US: Joins WTO consultations on China textile subsidies
The United States and European Union are to join consultations between Mexico and China at the World Trade Organization (WTO) on the issue of subsidies provided by China to support its textile and clothing industry.
Mexico earlier this month requested formal consultations with China as the first stage of an official disputes case.
The US and EU are supporting Mexico's case as third parties, and had ten days to make a decision after Mexico first requested consultations.
The move has been welcomed by Cass Johnson, president of the US's National Council of Textile Organizations (NCTO), who describes the case as a "landmark."
"For decades, large and comprehensive subsidies by the Chinese government have prevented free and fair markets from operating in world trade in textiles and apparel," he says.
NCTO has listed 30 subsidies given to Chinese textile and apparel producers by the Chinese government, and notes that US imports of Chinese textile and apparel products have increased by 523% or $34bn over the past 11 years, and now total nearly $41bn. Over the same time, Chinese market share has increased from 10% to 40%.
"The US government decision to join the consultations sends a strong signal of support to the government of Mexico in this important case," he adds.
Johnson also told just-style that the US typically joins consultations regarding China and subsidies because of longstanding concerns about China's government subsidies - so it would have been unusual if there was no involvement.
The US government has "made numerous statements at the WTO and through USTR [the US Trade Representative] regarding the failure of China to notify its subsidy structure to the WTO (as required) and have filed a number of WTO cases just over the last two years aimed at Chinese subsidies in other areas," he added.
The preferred course of action is for WTO members to settle the dispute amongst themselves, but if a solution is not agreed within 60 days, the complainant can request adjudication by a panel.
The Mexican government claims China's textile and clothing policy breaks the WTO's subsidies and countervailing measures agreement, the general agreement on tariffs and trade (GATT), the agriculture agreement and China's own WTO accession commitments.

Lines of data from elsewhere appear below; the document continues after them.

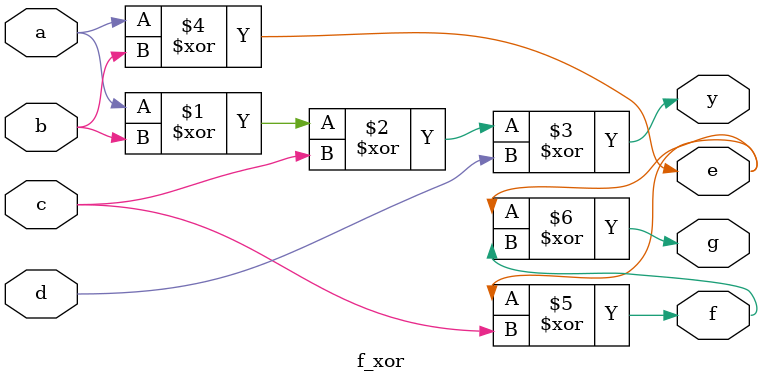
<source format=v>
`timescale 1ns / 1ps


module f_xor(
 input a,
 input b,
 input c,
 input d,
 output y,
 output e,
 output f,
 output g
   );
   
   
   assign y = a ^ b ^ c ^ d; //(A)
   assign e = a ^ b; //(B)
   assign f = e ^ c;
   assign g = e ^ f;
   
endmodule

</source>
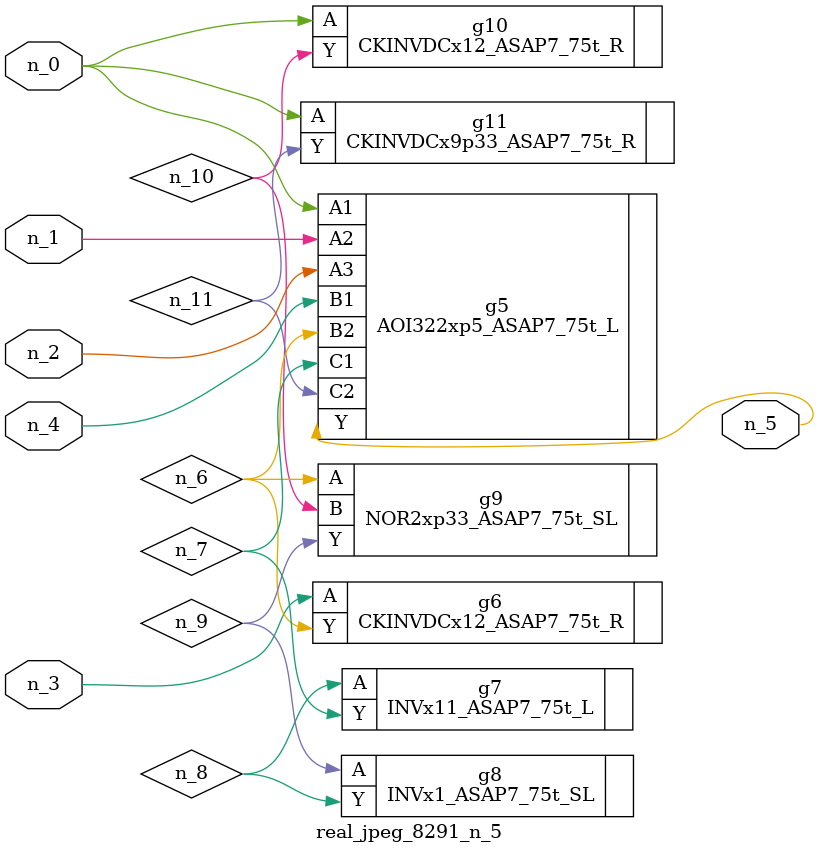
<source format=v>
module real_jpeg_8291_n_5 (n_4, n_0, n_1, n_2, n_3, n_5);

input n_4;
input n_0;
input n_1;
input n_2;
input n_3;

output n_5;

wire n_8;
wire n_11;
wire n_6;
wire n_7;
wire n_10;
wire n_9;

AOI322xp5_ASAP7_75t_L g5 ( 
.A1(n_0),
.A2(n_1),
.A3(n_2),
.B1(n_4),
.B2(n_6),
.C1(n_7),
.C2(n_11),
.Y(n_5)
);

CKINVDCx12_ASAP7_75t_R g10 ( 
.A(n_0),
.Y(n_10)
);

CKINVDCx9p33_ASAP7_75t_R g11 ( 
.A(n_0),
.Y(n_11)
);

CKINVDCx12_ASAP7_75t_R g6 ( 
.A(n_3),
.Y(n_6)
);

NOR2xp33_ASAP7_75t_SL g9 ( 
.A(n_6),
.B(n_10),
.Y(n_9)
);

INVx11_ASAP7_75t_L g7 ( 
.A(n_8),
.Y(n_7)
);

INVx1_ASAP7_75t_SL g8 ( 
.A(n_9),
.Y(n_8)
);


endmodule
</source>
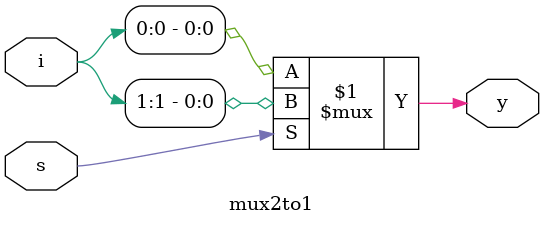
<source format=v>
module mux2to1(
    input [0:1] i,
    input s,
    output y
    );
    assign y = s ? i[1]:i[0];
endmodule

</source>
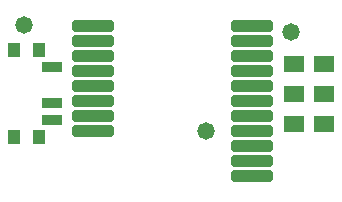
<source format=gts>
G04 Layer_Color=8388736*
%FSAX24Y24*%
%MOIN*%
G70*
G01*
G75*
%ADD20R,0.0680X0.0580*%
G04:AMPARAMS|DCode=21|XSize=140mil|YSize=40mil|CornerRadius=12mil|HoleSize=0mil|Usage=FLASHONLY|Rotation=0.000|XOffset=0mil|YOffset=0mil|HoleType=Round|Shape=RoundedRectangle|*
%AMROUNDEDRECTD21*
21,1,0.1400,0.0160,0,0,0.0*
21,1,0.1160,0.0400,0,0,0.0*
1,1,0.0240,0.0580,-0.0080*
1,1,0.0240,-0.0580,-0.0080*
1,1,0.0240,-0.0580,0.0080*
1,1,0.0240,0.0580,0.0080*
%
%ADD21ROUNDEDRECTD21*%
%ADD22R,0.0395X0.0474*%
%ADD23R,0.0671X0.0356*%
%ADD24C,0.0580*%
D20*
X046200Y029750D02*
D03*
Y030750D02*
D03*
Y031750D02*
D03*
X047200D02*
D03*
Y030750D02*
D03*
Y029750D02*
D03*
D21*
X039500Y033000D02*
D03*
Y032500D02*
D03*
Y032000D02*
D03*
Y030500D02*
D03*
Y031000D02*
D03*
Y031500D02*
D03*
Y030000D02*
D03*
Y029500D02*
D03*
X044800D02*
D03*
Y030000D02*
D03*
Y031500D02*
D03*
Y031000D02*
D03*
Y030500D02*
D03*
Y032000D02*
D03*
Y032500D02*
D03*
Y033000D02*
D03*
Y029000D02*
D03*
Y028500D02*
D03*
Y028000D02*
D03*
D22*
X036860Y032190D02*
D03*
X037700D02*
D03*
Y029310D02*
D03*
X036860D02*
D03*
D23*
X038140Y031630D02*
D03*
Y030450D02*
D03*
Y029870D02*
D03*
D24*
X037200Y033050D02*
D03*
X046100Y032800D02*
D03*
X043250Y029500D02*
D03*
M02*

</source>
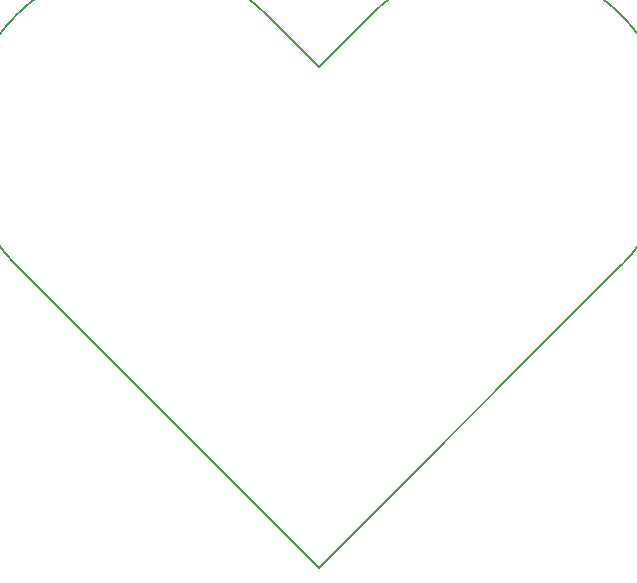
<source format=gm1>
%TF.GenerationSoftware,KiCad,Pcbnew,9.0.6*%
%TF.CreationDate,2025-12-23T16:05:41-08:00*%
%TF.ProjectId,LED Chaser,4c454420-4368-4617-9365-722e6b696361,rev?*%
%TF.SameCoordinates,Original*%
%TF.FileFunction,Profile,NP*%
%FSLAX46Y46*%
G04 Gerber Fmt 4.6, Leading zero omitted, Abs format (unit mm)*
G04 Created by KiCad (PCBNEW 9.0.6) date 2025-12-23 16:05:41*
%MOMM*%
%LPD*%
G01*
G04 APERTURE LIST*
%TA.AperFunction,Profile*%
%ADD10C,0.200000*%
%TD*%
G04 APERTURE END LIST*
D10*
X150000001Y-49393398D02*
X145606602Y-44999999D01*
X154393397Y-45000002D02*
X150000001Y-49393398D01*
X175606601Y-66213205D02*
X150000001Y-91819805D01*
X124393399Y-66213203D02*
G75*
G02*
X145606603Y-44999999I10606601J10606603D01*
G01*
X150000001Y-91819805D02*
X124393399Y-66213203D01*
X154393397Y-45000002D02*
G75*
G02*
X175606599Y-66213202I10606603J-10606598D01*
G01*
M02*

</source>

Support that Mexico says is illegal under world trade law includes: income tax, import duty, VAT and municipal tax exemptions, reductions and refunds; low-cost loans, extended loan repayment periods, debt forgiveness by state-owned banks; preferential prices for land use rights; government fee refunds; discounted electricity rates; cotton production, import and distribution subsidies; and government cash payments to the sector.